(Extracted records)
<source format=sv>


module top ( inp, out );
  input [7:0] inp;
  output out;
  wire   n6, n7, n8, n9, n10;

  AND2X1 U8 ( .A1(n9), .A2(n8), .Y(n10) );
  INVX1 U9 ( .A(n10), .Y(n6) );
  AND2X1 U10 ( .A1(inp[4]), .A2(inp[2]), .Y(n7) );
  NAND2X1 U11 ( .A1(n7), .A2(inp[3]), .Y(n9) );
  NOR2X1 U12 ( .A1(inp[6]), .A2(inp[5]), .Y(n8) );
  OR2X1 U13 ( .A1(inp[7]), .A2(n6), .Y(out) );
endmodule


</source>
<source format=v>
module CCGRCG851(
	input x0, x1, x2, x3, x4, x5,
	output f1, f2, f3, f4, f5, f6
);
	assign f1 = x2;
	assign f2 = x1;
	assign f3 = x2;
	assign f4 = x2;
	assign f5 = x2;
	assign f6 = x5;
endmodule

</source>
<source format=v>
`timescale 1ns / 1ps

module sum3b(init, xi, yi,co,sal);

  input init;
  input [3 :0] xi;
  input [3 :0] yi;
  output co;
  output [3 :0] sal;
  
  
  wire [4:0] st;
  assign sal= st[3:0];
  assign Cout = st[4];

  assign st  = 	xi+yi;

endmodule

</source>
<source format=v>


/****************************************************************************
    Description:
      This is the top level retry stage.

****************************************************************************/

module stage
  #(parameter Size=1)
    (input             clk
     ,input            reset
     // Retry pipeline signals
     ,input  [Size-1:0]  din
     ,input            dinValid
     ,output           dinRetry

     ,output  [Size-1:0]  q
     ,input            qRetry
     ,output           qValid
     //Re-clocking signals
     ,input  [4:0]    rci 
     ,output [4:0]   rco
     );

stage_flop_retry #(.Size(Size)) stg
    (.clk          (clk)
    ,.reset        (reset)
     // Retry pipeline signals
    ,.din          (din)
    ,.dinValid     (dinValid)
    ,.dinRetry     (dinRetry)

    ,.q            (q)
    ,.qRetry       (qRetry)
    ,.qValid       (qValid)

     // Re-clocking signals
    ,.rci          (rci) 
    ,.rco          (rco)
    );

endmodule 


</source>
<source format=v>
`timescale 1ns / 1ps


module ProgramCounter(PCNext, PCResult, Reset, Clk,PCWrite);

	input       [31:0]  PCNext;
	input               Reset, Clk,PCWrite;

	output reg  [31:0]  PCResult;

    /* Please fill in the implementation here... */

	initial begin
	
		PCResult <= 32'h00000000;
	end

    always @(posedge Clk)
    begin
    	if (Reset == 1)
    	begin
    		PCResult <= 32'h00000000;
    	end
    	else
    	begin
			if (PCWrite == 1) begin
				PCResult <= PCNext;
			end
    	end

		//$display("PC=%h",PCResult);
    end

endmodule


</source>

---

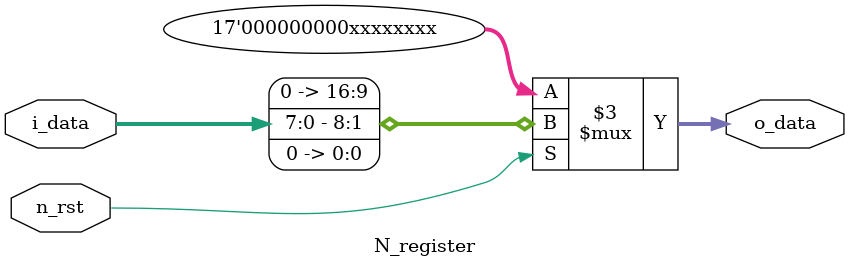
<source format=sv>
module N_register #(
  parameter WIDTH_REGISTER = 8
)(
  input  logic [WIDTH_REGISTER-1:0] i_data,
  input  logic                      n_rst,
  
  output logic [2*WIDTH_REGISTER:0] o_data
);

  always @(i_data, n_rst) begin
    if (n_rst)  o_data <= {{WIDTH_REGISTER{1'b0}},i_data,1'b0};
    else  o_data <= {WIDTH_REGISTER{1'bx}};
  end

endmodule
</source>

==

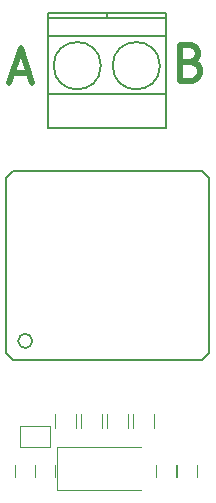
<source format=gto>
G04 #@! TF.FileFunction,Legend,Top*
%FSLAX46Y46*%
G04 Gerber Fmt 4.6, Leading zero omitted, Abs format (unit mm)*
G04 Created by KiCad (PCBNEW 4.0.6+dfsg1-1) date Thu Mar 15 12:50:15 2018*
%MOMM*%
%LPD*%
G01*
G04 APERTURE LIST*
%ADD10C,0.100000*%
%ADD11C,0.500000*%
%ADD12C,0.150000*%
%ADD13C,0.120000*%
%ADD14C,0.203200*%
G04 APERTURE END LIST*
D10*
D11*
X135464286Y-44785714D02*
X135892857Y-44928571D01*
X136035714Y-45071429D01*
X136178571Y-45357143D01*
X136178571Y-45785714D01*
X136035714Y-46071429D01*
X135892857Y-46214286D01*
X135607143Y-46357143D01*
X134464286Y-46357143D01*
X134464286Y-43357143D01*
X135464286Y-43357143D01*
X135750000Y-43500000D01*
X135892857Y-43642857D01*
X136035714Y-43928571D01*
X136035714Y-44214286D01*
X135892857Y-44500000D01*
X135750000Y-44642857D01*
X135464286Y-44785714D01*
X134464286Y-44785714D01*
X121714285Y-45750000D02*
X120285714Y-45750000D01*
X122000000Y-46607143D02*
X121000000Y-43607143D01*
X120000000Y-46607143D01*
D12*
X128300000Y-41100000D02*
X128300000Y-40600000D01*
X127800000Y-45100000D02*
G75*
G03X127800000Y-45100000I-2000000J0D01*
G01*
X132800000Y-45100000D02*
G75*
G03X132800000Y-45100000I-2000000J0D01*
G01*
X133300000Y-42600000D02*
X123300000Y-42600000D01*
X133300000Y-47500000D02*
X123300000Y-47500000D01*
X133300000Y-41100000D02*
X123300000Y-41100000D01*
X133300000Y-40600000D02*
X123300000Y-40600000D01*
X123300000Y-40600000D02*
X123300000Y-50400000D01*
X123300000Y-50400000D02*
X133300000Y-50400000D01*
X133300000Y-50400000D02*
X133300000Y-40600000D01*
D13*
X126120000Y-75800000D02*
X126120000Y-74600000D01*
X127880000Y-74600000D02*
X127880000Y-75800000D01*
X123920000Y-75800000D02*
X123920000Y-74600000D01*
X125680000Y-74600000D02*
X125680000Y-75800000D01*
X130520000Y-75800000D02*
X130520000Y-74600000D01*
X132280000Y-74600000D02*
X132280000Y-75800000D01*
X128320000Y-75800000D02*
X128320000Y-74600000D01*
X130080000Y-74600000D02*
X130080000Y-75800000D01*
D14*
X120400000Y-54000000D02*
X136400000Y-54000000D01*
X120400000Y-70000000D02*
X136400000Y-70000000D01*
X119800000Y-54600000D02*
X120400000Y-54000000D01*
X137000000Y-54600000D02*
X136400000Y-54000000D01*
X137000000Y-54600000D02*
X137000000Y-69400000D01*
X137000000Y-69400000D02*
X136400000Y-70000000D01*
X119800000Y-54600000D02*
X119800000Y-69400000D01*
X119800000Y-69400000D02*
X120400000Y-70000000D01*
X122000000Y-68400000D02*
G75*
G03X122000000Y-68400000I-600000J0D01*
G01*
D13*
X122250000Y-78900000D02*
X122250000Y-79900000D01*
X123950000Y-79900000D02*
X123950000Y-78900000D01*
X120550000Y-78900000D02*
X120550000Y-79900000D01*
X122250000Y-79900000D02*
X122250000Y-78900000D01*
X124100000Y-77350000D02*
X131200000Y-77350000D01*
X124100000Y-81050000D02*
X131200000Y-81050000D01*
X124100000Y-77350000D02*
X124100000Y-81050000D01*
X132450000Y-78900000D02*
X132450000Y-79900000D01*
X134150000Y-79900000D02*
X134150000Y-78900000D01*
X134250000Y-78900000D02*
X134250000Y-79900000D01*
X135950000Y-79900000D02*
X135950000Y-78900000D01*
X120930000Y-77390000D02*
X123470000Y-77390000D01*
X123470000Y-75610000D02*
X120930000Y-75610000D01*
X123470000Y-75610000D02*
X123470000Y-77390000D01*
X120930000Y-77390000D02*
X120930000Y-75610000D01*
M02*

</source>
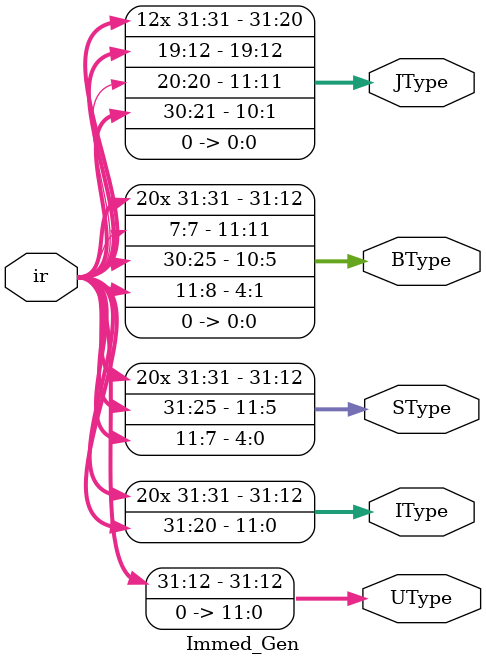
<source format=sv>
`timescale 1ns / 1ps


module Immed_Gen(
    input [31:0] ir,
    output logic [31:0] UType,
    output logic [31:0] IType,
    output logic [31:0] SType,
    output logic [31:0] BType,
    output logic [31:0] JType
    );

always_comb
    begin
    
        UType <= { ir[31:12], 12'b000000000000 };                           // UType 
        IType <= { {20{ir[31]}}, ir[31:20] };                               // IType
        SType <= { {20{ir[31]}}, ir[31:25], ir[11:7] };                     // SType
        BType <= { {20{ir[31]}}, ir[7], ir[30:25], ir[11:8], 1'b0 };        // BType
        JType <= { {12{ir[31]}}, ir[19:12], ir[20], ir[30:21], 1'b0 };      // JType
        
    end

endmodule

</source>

TASK ITEM:
Go through the data and show every line where "assign" occurs.

RESULT:
	assign f1 = x2;
	assign f2 = x1;
	assign f3 = x2;
	assign f4 = x2;
	assign f5 = x2;
	assign f6 = x5;
  assign sal= st[3:0];
  assign Cout = st[4];
  assign st  = 	xi+yi;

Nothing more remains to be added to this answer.